▸ **Information provided**:
+++++
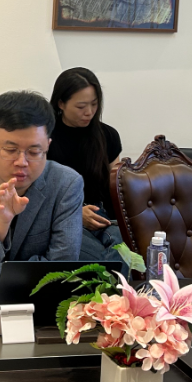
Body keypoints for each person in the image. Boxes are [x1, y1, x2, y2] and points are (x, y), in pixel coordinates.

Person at [0, 90, 84, 289]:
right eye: (10, 150)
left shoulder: (67, 184)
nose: (22, 162)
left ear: (48, 145)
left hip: (43, 300)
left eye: (34, 152)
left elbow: (62, 270)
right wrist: (1, 222)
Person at [48, 68, 124, 264]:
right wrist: (74, 214)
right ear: (61, 103)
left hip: (102, 217)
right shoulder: (44, 138)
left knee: (124, 251)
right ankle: (106, 283)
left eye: (94, 104)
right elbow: (37, 193)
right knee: (95, 256)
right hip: (61, 218)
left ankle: (109, 285)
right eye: (81, 106)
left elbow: (116, 189)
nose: (89, 112)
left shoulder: (108, 136)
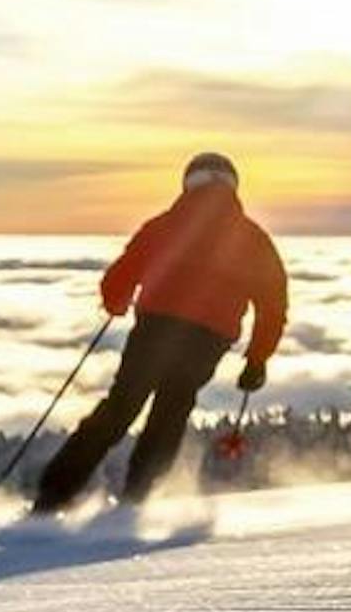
+++++
▸ **What you should do**: Please reproduce nothing but the lines from the one containing "left knee: (124, 251)" through the closing line of the listing, retyped word for word, pictures excluded.

▸ **Your response**:
left knee: (124, 251)
right ankle: (106, 283)
left eye: (94, 104)
right elbow: (37, 193)
right knee: (95, 256)
right hip: (61, 218)
left ankle: (109, 285)
right eye: (81, 106)
left elbow: (116, 189)
nose: (89, 112)
left shoulder: (108, 136)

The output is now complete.